Es ist schon witzig—viele Menschen hier in Island vergleichen mich mit Yung Lean, aber ich selbst kann das jetzt nicht wirklich sehen. Ich verstehe, dass wir ein paar Gemeinsamkeiten haben, aber wenn es um die Musik geht, sind wir total unterschiedlich. Ich habe aber großen Respekt für ihn und das, was die Sad Boys Crew macht. Es ist einfach, solche Sachen zu sagen wie: „Alter, der Typ kann überhaupt nicht rappen, bla bla bla“, aber man kann nicht bestreiten, was die alles erreicht haben. Sie machen das, was sie lieben, verdienen Geld und reisen durch die Welt. Ich habe höchsten Respekt vor Leuten, die das machen, was sie lieben.

Machst du momentan nur Musik oder arbeitest du auch?
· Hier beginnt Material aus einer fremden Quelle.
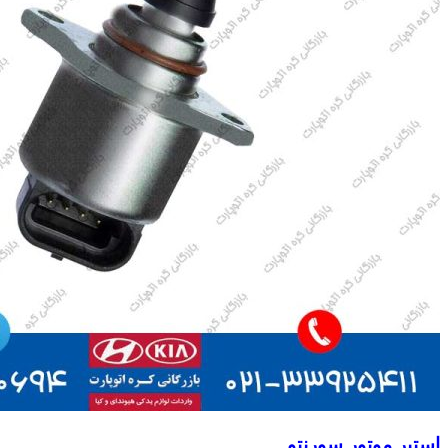
استپر موتور سورنتو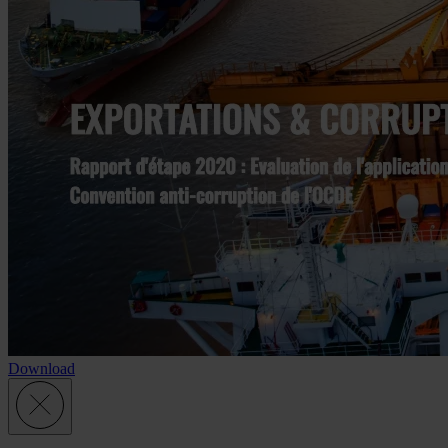
Download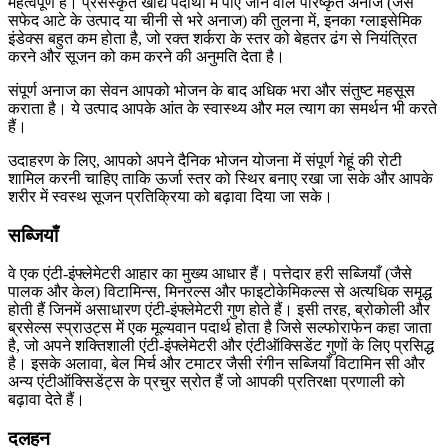
महत्वपूर्ण हैं। प्रसंस्कृत खाद्य पदार्थों में पाए जाने वाले परिष्कृत अनाज (जैसे
सफेद आटे के उत्पाद या चीनी से भरे अनाज) की तुलना में, इनका ग्लाइसेमिक
इंडेक्स बहुत कम होता है, जो रक्त शर्करा के स्तर को बेहतर ढंग से नियंत्रित
करने और सूजन को कम करने की अनुमति देता है।
संपूर्ण अनाज का सेवन आपको भोजन के बाद अधिक भरा और संतुष्ट महसूस
कराता है। ये उत्पाद आपके आंत के स्वास्थ्य और मल त्याग का समर्थन भी करते
हैं।
उदाहरण के लिए, आपको अपने दैनिक भोजन योजना में संपूर्ण गेहूं की रोटी
शामिल करनी चाहिए ताकि ऊर्जा स्तर को स्थिर बनाए रखा जा सके और आपके
शरीर में स्वस्थ सूजन प्रतिक्रिया को बढ़ावा दिया जा सके।
सब्जियाँ
वे एक एंटी-इंफ्लेमेटरी आहार का मुख्य आधार हैं। पत्तेदार हरी सब्जियाँ (जैसे
पालक और केल) विटामिन्स, मिनरल्स और फाइटोकेमिकल्स से अत्यधिक समृद्ध
होती हैं जिनमें असाधारण एंटी-इंफ्लेमेटरी गुण होते हैं। इसी तरह, ब्रोकोली और
ब्रसेल्स स्प्राउट्स में एक मूल्यवान पदार्थ होता है जिसे सल्फोराफेन कहा जाता
है, जो अपने शक्तिशाली एंटी-इंफ्लेमेटरी और एंटीऑक्सिडेंट गुणों के लिए प्रसिद्ध
है। इसके अलावा, बेल मिर्च और टमाटर जैसी रंगीन सब्जियाँ विटामिन सी और
अन्य एंटीऑक्सिडेंट्स के प्रचुर स्रोत हैं जो आपकी प्रतिरक्षा प्रणाली को
बढ़ावा देते हैं।
दलहन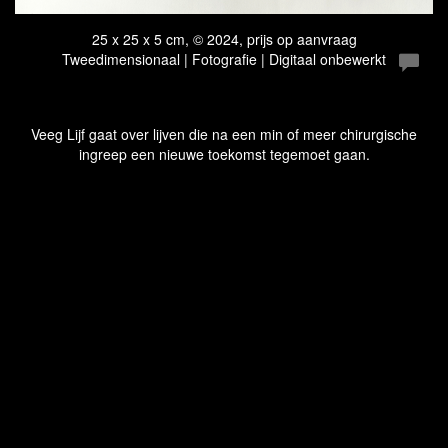
25 x 25 x 5 cm, © 2024, prijs op aanvraag
Tweedimensionaal | Fotografie | Digitaal onbewerkt
Veeg Lijf gaat over lijven die na een min of meer chirurgische
ingreep een nieuwe toekomst tegemoet gaan.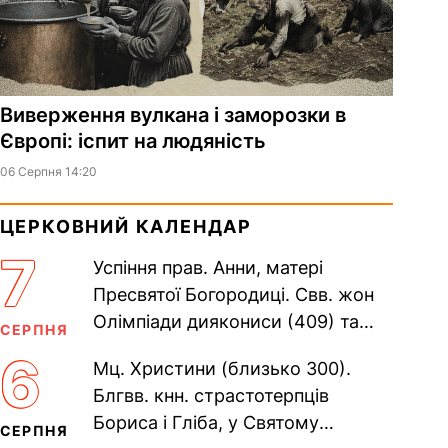
Виверження вулкана і заморозки в
Європі: іспит на людяність
06 Серпня 14:20
ЦЕРКОВНИЙ КАЛЕНДАР
7
Успіння прав. Анни, матері
Пресвятої Богородиці. Свв. жон
Олімпіади диякониси (409) та
СЕРПНЯ
Євпраксії діви, Тавенської (413).
6
Мц. Христини (близько 300).
Пам’ять V Вселенського...
Блгвв. кнн. страстотерпців
Бориса і Гліба, у Святому
СЕРПНЯ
Ich bin an der Universität für bildende Kunst angenommen worden, habe das Angebot aber abgelehnt, weil ich mich auf meine Musik konzentrieren möchte. Ich habe aber auch einen Job. Ich arbeite Montags bis Freitags zwischen 13 Uhr und 17 Uhr in einem Betreuungszentrum für Kinder mit geistigen Behinderungen. Das ist ein wirklich schöner Job—die Arbeit mit den Kindern macht mir richtig Spaß. Und sobald ich dort fertig bin, gehe ich sofort ins Studio. Im Grunde versuche ich gerade vor allem Geld zu verdienen, um das in meine Musik zu stecken.
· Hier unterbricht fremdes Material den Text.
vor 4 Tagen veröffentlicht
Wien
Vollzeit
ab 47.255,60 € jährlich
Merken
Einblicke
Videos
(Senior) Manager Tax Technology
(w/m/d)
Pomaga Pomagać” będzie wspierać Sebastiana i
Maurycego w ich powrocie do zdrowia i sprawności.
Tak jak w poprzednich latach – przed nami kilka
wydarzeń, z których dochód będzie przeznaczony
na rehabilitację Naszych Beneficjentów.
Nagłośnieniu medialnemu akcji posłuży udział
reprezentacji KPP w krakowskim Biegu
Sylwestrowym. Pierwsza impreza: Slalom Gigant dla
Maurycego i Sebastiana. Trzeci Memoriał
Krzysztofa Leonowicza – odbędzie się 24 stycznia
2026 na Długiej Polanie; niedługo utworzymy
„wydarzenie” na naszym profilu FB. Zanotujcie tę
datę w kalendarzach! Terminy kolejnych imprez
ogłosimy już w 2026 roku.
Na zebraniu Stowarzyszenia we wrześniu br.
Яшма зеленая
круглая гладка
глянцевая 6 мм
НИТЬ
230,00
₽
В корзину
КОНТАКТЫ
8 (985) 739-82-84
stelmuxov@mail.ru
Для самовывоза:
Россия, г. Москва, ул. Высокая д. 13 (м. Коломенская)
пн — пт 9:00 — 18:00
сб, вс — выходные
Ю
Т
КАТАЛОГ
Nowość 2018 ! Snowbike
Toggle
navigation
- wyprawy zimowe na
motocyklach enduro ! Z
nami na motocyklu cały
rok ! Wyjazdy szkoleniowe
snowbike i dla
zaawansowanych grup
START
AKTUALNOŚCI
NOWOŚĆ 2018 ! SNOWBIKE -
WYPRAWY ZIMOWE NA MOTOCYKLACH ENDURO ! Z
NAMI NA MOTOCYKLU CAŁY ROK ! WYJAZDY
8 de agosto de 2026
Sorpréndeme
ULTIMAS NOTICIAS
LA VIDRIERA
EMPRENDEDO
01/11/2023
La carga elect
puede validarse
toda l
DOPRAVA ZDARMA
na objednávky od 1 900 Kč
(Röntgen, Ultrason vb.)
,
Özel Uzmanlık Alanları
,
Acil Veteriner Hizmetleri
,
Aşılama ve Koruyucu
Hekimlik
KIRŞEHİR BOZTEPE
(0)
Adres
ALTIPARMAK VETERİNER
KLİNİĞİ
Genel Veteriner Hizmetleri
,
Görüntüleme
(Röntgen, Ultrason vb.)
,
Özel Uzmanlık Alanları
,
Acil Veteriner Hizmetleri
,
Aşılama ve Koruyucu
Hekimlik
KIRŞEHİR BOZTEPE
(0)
THUMP hat beim Secret Solstice Festival in Island 72 Stunden Sonnenschein gefeiert.

Hast du dir jemals Gedanken darüber gemacht, wo du karrieretechnisch am liebsten leben würdest?
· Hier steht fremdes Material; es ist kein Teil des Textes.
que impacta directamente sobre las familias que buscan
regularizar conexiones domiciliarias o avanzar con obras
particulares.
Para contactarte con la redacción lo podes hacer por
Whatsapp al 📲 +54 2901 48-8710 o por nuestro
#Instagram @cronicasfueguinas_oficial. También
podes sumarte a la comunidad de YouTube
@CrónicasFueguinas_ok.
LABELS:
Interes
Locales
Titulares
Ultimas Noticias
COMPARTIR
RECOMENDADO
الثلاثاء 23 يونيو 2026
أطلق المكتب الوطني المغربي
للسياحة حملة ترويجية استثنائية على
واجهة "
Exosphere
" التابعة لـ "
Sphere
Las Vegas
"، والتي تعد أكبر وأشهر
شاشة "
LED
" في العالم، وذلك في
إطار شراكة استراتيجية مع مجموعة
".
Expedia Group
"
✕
Ach, mir ist es eigentlich relativ egal, wo ich wäre. Ich will einfach nur ein gutes Studio. Einen ruhigen Ort. Am wichtigsten ist es mir, verreisen zu können, wann immer ich will, in verschiedene Studios gehen und mit vielen unterschiedlichen Leuten zusammenarbeiten zu können. Der Ruhm ist mir relativ egal. Natürlich liebe ich es, für meine Musik erkannt zu werden, aber in erster Linie will ich von meiner Musik einfach nur leben können.